• [Exercise prompt]: Reproduce, unchanged, the part of the rows below that opens with the line containing "Important : je m’e" and closes with the line containing "années et excusez", including both of those lines.

• [Supplied material]:
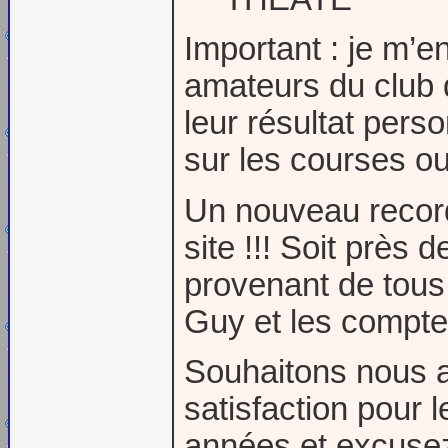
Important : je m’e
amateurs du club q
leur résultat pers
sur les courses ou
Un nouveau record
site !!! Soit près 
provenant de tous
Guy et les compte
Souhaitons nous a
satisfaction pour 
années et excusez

---

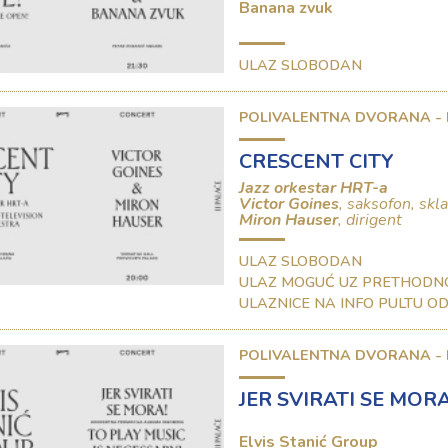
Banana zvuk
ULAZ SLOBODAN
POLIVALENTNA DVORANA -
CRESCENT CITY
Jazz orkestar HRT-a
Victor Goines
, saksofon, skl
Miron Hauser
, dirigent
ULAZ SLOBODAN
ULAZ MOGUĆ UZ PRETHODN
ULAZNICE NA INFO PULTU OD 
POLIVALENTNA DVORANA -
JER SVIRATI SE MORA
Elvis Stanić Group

• [Your solution]:
Important : je m’e
amateurs du club q
leur résultat pers
sur les courses ou
Un nouveau record
site !!! Soit près 
provenant de tous
Guy et les compte
Souhaitons nous a
satisfaction pour 
années et excusez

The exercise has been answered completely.